■ **RECORD SET**:
[Start of Attachment]
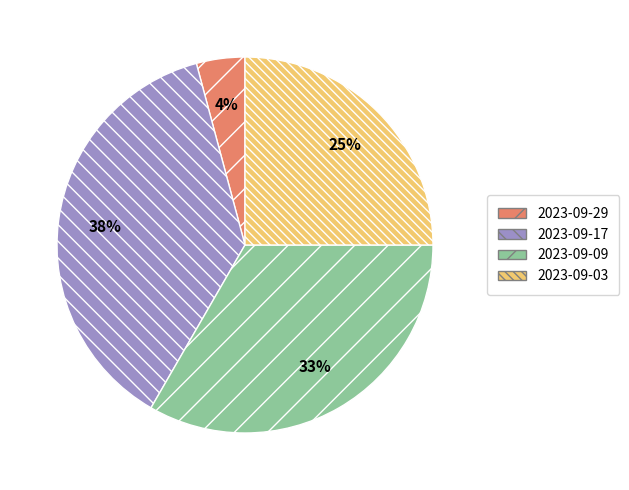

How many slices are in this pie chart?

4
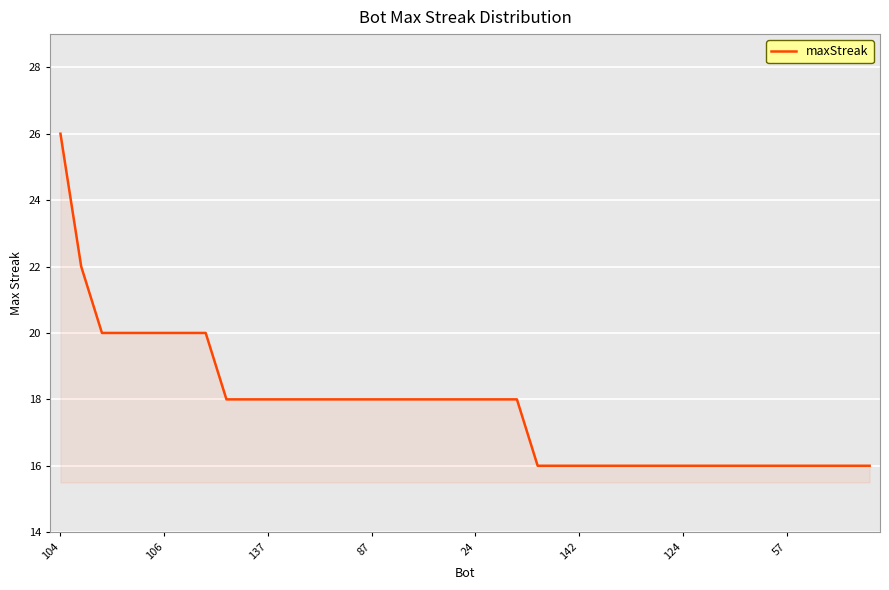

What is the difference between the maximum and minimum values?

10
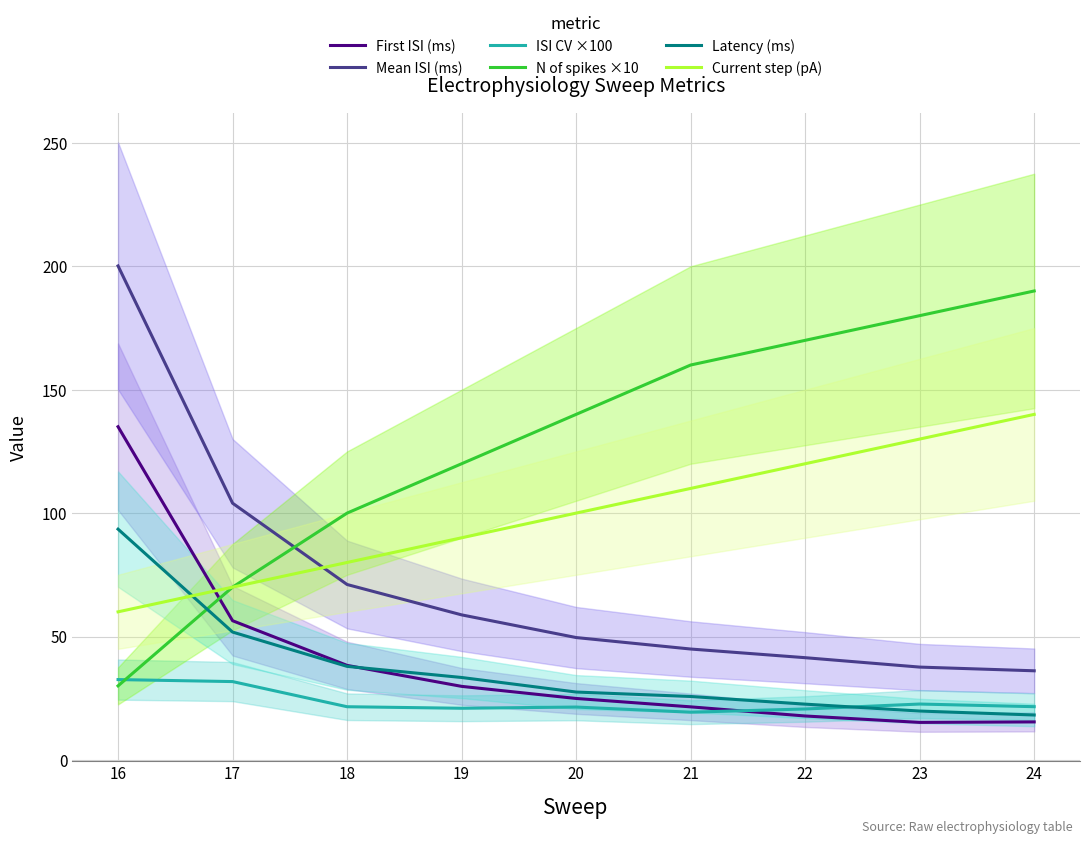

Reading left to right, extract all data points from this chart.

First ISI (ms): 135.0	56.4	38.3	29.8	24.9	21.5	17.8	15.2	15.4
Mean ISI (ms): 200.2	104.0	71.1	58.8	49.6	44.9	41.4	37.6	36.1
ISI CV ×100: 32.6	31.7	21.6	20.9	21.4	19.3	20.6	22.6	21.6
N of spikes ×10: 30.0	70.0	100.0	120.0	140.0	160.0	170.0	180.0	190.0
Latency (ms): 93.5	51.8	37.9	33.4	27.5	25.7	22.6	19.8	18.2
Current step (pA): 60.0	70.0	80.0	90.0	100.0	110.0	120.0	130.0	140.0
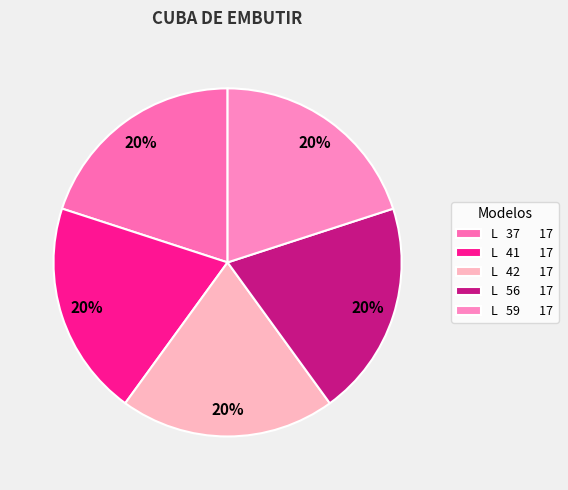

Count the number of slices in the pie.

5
[End of Attachment]
[Start of Attachment]
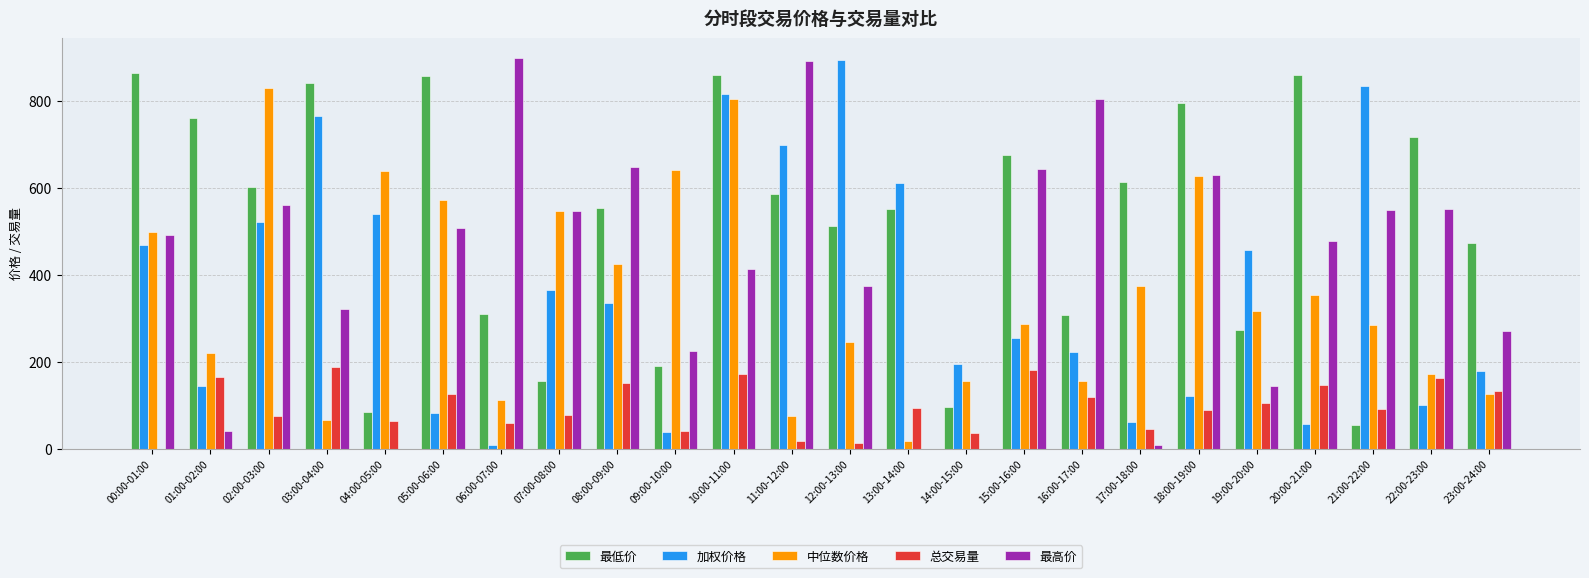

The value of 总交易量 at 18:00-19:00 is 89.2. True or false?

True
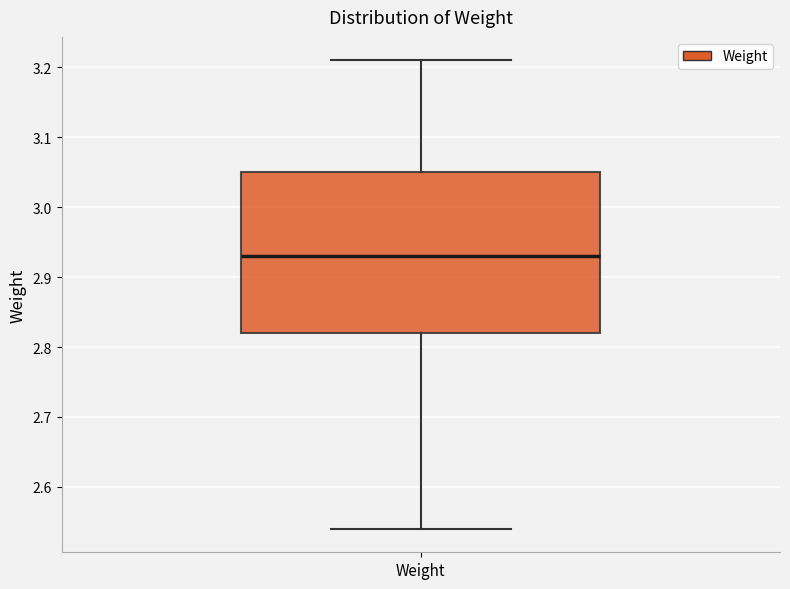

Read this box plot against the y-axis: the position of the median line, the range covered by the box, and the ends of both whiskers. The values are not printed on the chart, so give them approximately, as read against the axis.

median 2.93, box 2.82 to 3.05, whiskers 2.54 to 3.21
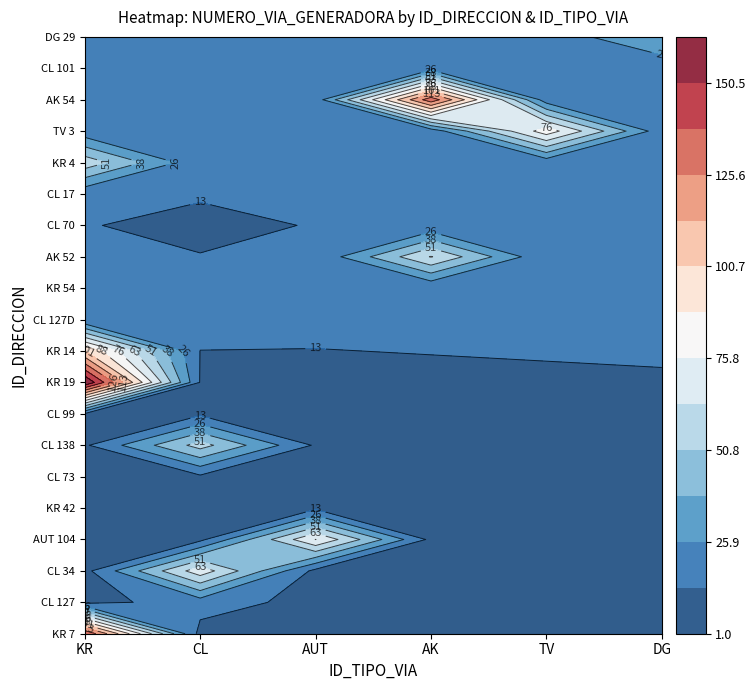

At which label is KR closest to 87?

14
[End of Attachment]
[Start of Attachment]
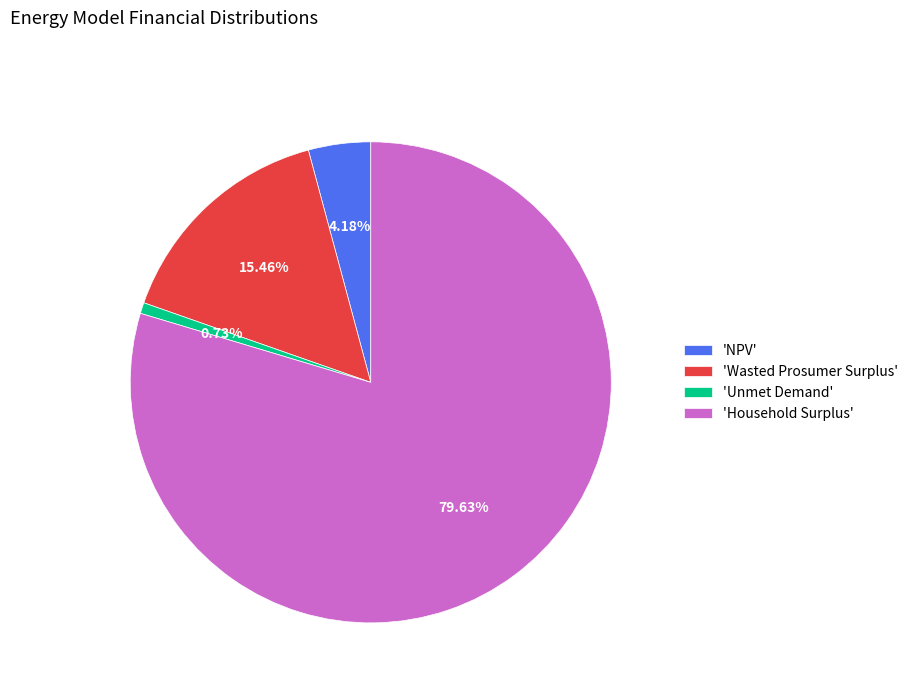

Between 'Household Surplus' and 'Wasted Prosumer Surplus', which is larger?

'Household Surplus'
[End of Attachment]
■ **TASK DETAILS**: Output the part of the records that opens with the line containing "How many slices are in this pie chart?" and closes with the line containing "Count the number of slices in the pie.", both included, copied exactly as it appears, with the pictures left out.

■ **EXERCISE OUTPUT**:
How many slices are in this pie chart?

4

What is the difference between the maximum and minimum values?

10

Reading left to right, extract all data points from this chart.

First ISI (ms): 135.0	56.4	38.3	29.8	24.9	21.5	17.8	15.2	15.4
Mean ISI (ms): 200.2	104.0	71.1	58.8	49.6	44.9	41.4	37.6	36.1
ISI CV ×100: 32.6	31.7	21.6	20.9	21.4	19.3	20.6	22.6	21.6
N of spikes ×10: 30.0	70.0	100.0	120.0	140.0	160.0	170.0	180.0	190.0
Latency (ms): 93.5	51.8	37.9	33.4	27.5	25.7	22.6	19.8	18.2
Current step (pA): 60.0	70.0	80.0	90.0	100.0	110.0	120.0	130.0	140.0

Count the number of slices in the pie.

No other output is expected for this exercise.